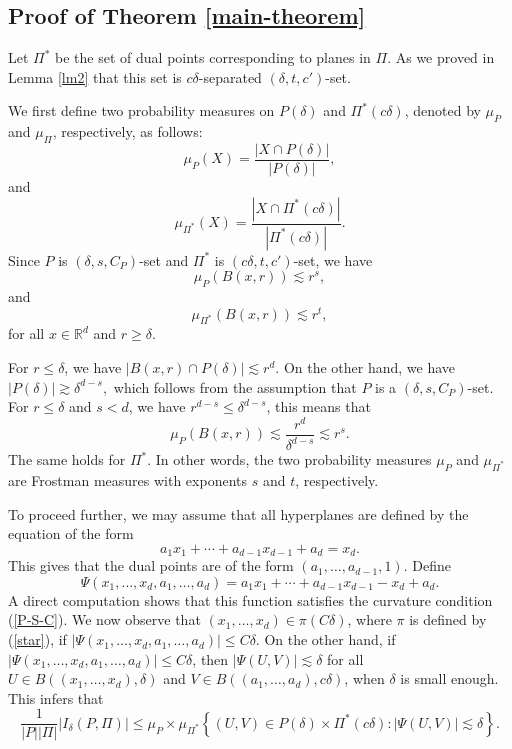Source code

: \documentclass[11pt]{article}
\newcommand{\1}{\mathbf{1}}
\begin{document}
\subsection{Proof of Theorem \ref{main-theorem}}
Let $\Pi^*$ be the set of dual points corresponding to planes in $\Pi$. As we proved in Lemma \ref{lm2} that this set is $c\delta$-separated $(\delta, t, c')$-set. 

We first define two probability measures on $P(\delta)$ and $\Pi^*(c\delta)$, denoted by $\mu_P$ and $\mu_{\Pi}$, respectively, as follows:
\[\mu_P(X)=\frac{ | X\cap P(\delta)|}{|P(\delta)|},\]
and 
\[\mu_{\Pi^*}(X)=\frac{|X\cap \Pi^*(c\delta)|}{|\Pi^*(c\delta)|}.\]
Since $P$ is $(\delta, s, C_P)$-set and $\Pi^*$ is $(c\delta, t, c')$-set, we have
\[\mu_P(B(x, r)) \lesssim r^s,\]
and 
\[\mu_{\Pi^*}(B(x, r))\lesssim r^{t},\]
for all $x\in \mathbb{R}^d$ and $r\ge \delta$. 

For $r\le \delta$, we have $|B(x, r)\cap P(\delta)|\lesssim r^d$. On the other hand, we have $ |P(\delta)|\gtrsim \delta^{d-s},$
which follows from the assumption that $P$ is a $(\delta, s, C_P)$-set. For $r\le \delta$ and $s<d$, we have $r^{d-s}\le \delta^{d-s}$, this means that 
\[\mu_P(B(x, r))\lesssim \frac{r^d}{\delta^{d-s}}\lesssim r^s.\]
The same holds for $\Pi^*$. In other words, the two probability measures $\mu_{P}$ and $\mu_{\Pi^*}$ are Frostman measures with exponents $s$ and $t$, respectively. 

To proceed further, we may assume that all hyperplanes are defined by the equation of the form 
\begin{equation}\label{star}a_1x_1+\cdots +a_{d-1}x_{d-1}+a_d=x_d.\end{equation}
This gives that the dual points are of the form $(a_1, \ldots, a_{d-1}, 1)$.
Define 
\[\Psi(x_1, \ldots, x_d, a_1, \ldots, a_d)=a_1x_1+\cdots+a_{d-1}x_{d-1}-x_d+a_d.\]
A direct computation shows that this function satisfies the curvature condition (\ref{P-S-C}). 
We now observe that $(x_1, \ldots, x_d)\in \pi(C\delta)$, where $\pi$ is defined by (\ref{star}), if $|\Psi(x_1, \ldots, x_d, a_1, \ldots, a_d)|\le C\delta$. On the other hand, if $|\Psi(x_1, \ldots, x_d, a_1, \ldots, a_d)|\le C\delta$, then $|\Psi(U,V)|\lesssim \delta$ for all $U\in B((x_1, \ldots, x_d), \delta)$ and $V\in B((a_1, \ldots, a_d), c\delta)$, when $\delta$ is small enough. This infers that
\[\frac{1}{|P||\Pi|}|I_{\delta}(P, \Pi)|\le \mu_P\times \mu_{\Pi^*}\left\lbrace (U, V)\in P(\delta)\times \Pi^*(c\delta) \colon |\Psi(U, V)|\lesssim \delta \right\rbrace.\]
\end{document}
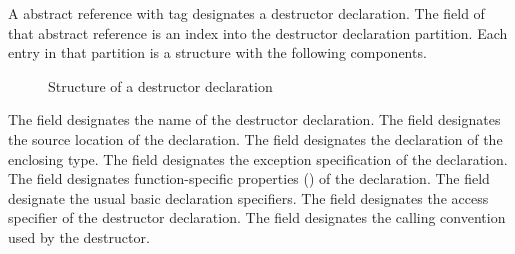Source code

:  A  abstract reference with tag  designates a destructor declaration.
The  field of that abstract reference is an index into the destructor declaration partition.
Each entry in that partition is a structure with the following components.
%
\begin{figure}[H]
	\centering
	\caption{Structure of a destructor declaration}
	\label{fig:ifc-destructor-decl-structure}
\end{figure}
%
The  field designates the name of the destructor declaration.
The  field designates the source location of the declaration.
The  field designates the declaration of the enclosing type.
The  field designates the exception specification of the declaration.
The  field designates function-specific properties () of the declaration.
The  field designate the usual basic declaration specifiers.
The  field designates the access specifier of the destructor declaration.
The  field designates the calling convention used by the destructor.






\subsection{} 
\label{sec:ifc:DeclSort:Reference}

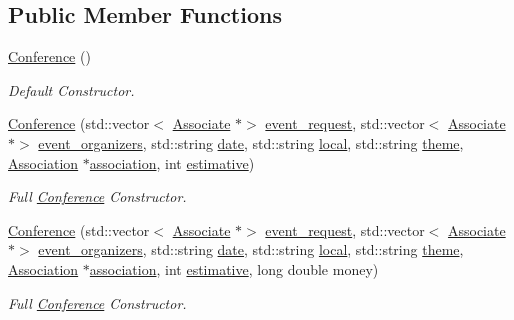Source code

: \subsection*{Public Member Functions}
\begin{DoxyCompactItemize}
\item 
\hyperlink{classConference_a433a85d640693398c2c96a2a655fc6f4}{Conference} ()
\begin{DoxyCompactList}\small\item\em Default Constructor. \end{DoxyCompactList}\item 
\hyperlink{classConference_a23b9a4644d1608f8f33400a6e41b32df}{Conference} (std\+::vector$<$ \hyperlink{classAssociate}{Associate} $\ast$$>$ \hyperlink{classEvent_a6cec387dca85f0a0e8419cfc94eb320e}{event\+\_\+request}, std\+::vector$<$ \hyperlink{classAssociate}{Associate} $\ast$$>$ \hyperlink{classEvent_ad35e04c759fdbfad75aed0b6e2eef63c}{event\+\_\+organizers}, std\+::string \hyperlink{classEvent_a9a93c9d38211f84cd6e347690e177f11}{date}, std\+::string \hyperlink{classEvent_a3d1f28a3bde9ab718d5b0003f8ab5129}{local}, std\+::string \hyperlink{classEvent_aa9cc4378d5cecaadc8e6de92b313e6f8}{theme}, \hyperlink{classAssociation}{Association} $\ast$\hyperlink{classEvent_a3c8694833e50dbd2e37943eff1f5c9b1}{association}, int \hyperlink{classConference_ab3acc9b9aec3a4dbcfd18d1611337ecb}{estimative})
\begin{DoxyCompactList}\small\item\em Full \hyperlink{classConference}{Conference} Constructor. \end{DoxyCompactList}\item 
\hyperlink{classConference_ac86f5bff0837b92bccad09241a80137c}{Conference} (std\+::vector$<$ \hyperlink{classAssociate}{Associate} $\ast$$>$ \hyperlink{classEvent_a6cec387dca85f0a0e8419cfc94eb320e}{event\+\_\+request}, std\+::vector$<$ \hyperlink{classAssociate}{Associate} $\ast$$>$ \hyperlink{classEvent_ad35e04c759fdbfad75aed0b6e2eef63c}{event\+\_\+organizers}, std\+::string \hyperlink{classEvent_a9a93c9d38211f84cd6e347690e177f11}{date}, std\+::string \hyperlink{classEvent_a3d1f28a3bde9ab718d5b0003f8ab5129}{local}, std\+::string \hyperlink{classEvent_aa9cc4378d5cecaadc8e6de92b313e6f8}{theme}, \hyperlink{classAssociation}{Association} $\ast$\hyperlink{classEvent_a3c8694833e50dbd2e37943eff1f5c9b1}{association}, int \hyperlink{classConference_ab3acc9b9aec3a4dbcfd18d1611337ecb}{estimative}, long double money)
\begin{DoxyCompactList}\small\item\em Full \hyperlink{classConference}{Conference} Constructor. \end{DoxyCompactList}\item 

\end{DoxyCompactItemize}
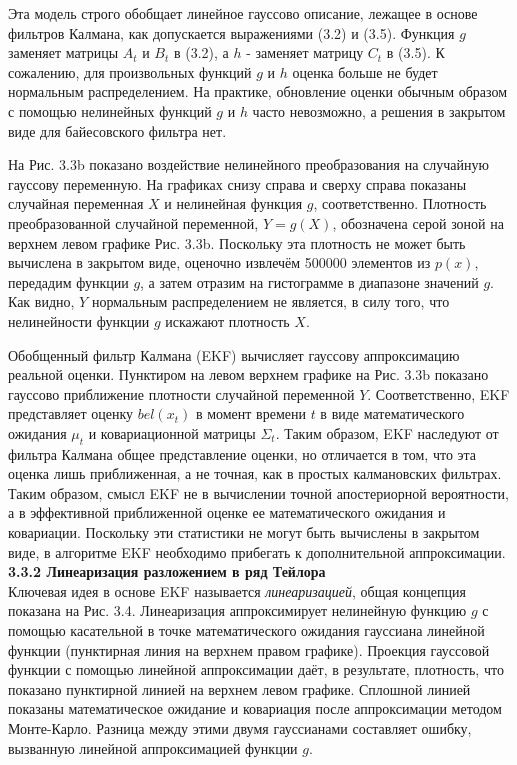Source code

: \documentclass[10pt,a4paper]{article}
\begin{document}
Эта модель строго обобщает линейное гауссово описание, лежащее в основе фильтров Калмана, как допускается выражениями (3.2) и (3.5). Функция $g$ заменяет матрицы $A_t$ и $B_t$ в (3.2), а $h$ - заменяет матрицу $C_t$ в (3.5). К сожалению, для произвольных функций $g$ и $h$ оценка больше не будет нормальным распределением. На практике, обновление оценки обычным образом с помощью нелинейных функций $g$ и $h$ часто невозможно, а решения в закрытом виде для байесовского фильтра нет.

На Рис. 3.3b показано воздействие нелинейного преобразования на случайную гауссову переменную. На графиках снизу справа и сверху справа показаны случайная переменная $X$ и нелинейная функция $g$, соответственно. Плотность преобразованной случайной переменной, $Y = g(X)$, обозначена серой зоной на верхнем левом графике Рис. 3.3b. Поскольку эта плотность не может быть вычислена в закрытом виде, оценочно извлечём 500000 элементов из $p(x)$, передадим функции $g$, а затем отразим на гистограмме в диапазоне значений $g$. Как видно, $Y$ нормальным распределением не является, в силу того, что нелинейности функции $g$ искажают плотность $X$.

Обобщенный фильтр Калмана (EKF) вычисляет гауссову аппроксимацию реальной оценки. Пунктиром на левом верхнем графике на Рис. 3.3b показано гауссово приближение плотности случайной переменной $Y$. Соответственно, EKF представляет оценку $bel(x_t)$ в момент времени $t$ в виде математического ожидания $\mu_t$ и ковариационной матрицы $\varSigma_t$. Таким образом, EKF наследуют от фильтра Калмана общее представление оценки, но отличается в том, что эта оценка лишь приближенная, а не точная, как в простых калмановских фильтрах. Таким образом, смысл EKF не в вычислении точной апостериорной вероятности, а в эффективной приближенной оценке ее математического ожидания и ковариации. Поскольку эти статистики не могут быть вычислены в закрытом виде, в алгоритме EKF необходимо прибегать к дополнительной аппроксимации.\\

\textbf{3.3.2 Линеаризация разложением в ряд Тейлора}\\

Ключевая идея в основе EKF называется \textit{линеаризацией}, общая концепция показана на Рис. 3.4. Линеаризация аппроксимирует нелинейную функцию $g$ с помощью касательной в точке математического ожидания гауссиана линейной функции (пунктирная линия на верхнем правом графике). Проекция гауссовой функции с помощью линейной аппроксимации даёт, в результате, плотность, что показано пунктирной линией на верхнем левом графике. Сплошной линией показаны математическое ожидание и ковариация после аппроксимации методом Монте-Карло. Разница между этими двумя гауссианами составляет ошибку, вызванную линейной аппроксимацией функции $g$.
\end{document}
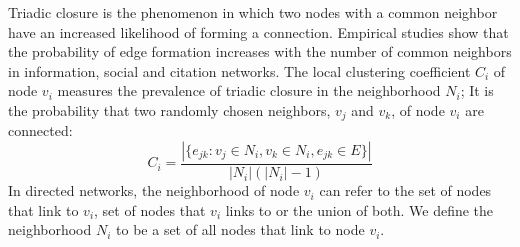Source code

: 

Triadic closure \cite{simmel1950sociology, newman2001clustering} is the phenomenon in which two nodes with a
common neighbor have an increased likelihood of forming a connection.
Empirical studies \cite{kossinets2006empirical} show that the probability of edge formation
increases with the number of common neighbors in information, social and citation networks. The local clustering coefficient
$C_i$ of node $v_i$ measures the prevalence of triadic closure in the
neighborhood $N_i$; It is the probability that two randomly chosen neighbors, $v_j$ and $v_k$,
of node $v_i$ are connected:
$$ C_i = \frac{|\{e_{jk} : v_j \in N_i, v_k \in N_i, e_{jk} \in E\}|}{|N_i|(|N_i|-1)}$$
In directed networks, the neighborhood of node $v_i$ can refer to the set of
nodes that link to $v_i$, set of nodes that $v_i$ links to or the union of
both. We define the neighborhood $N_i$ to be a set of all nodes that link to
node $v_i$.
-*-
-- TASK BRIEF --
Please write out, exactly as they appear above, only the lines in the stretch from the line with "The same holds" through the line with "To proceed further, we".

-- OUTPUT FOR THIS EXERCISE --
The same holds for $\Pi^*$. In other words, the two probability measures $\mu_{P}$ and $\mu_{\Pi^*}$ are Frostman measures with exponents $s$ and $t$, respectively. 

To proceed further, we may assume that all hyperplanes are defined by the equation of the form 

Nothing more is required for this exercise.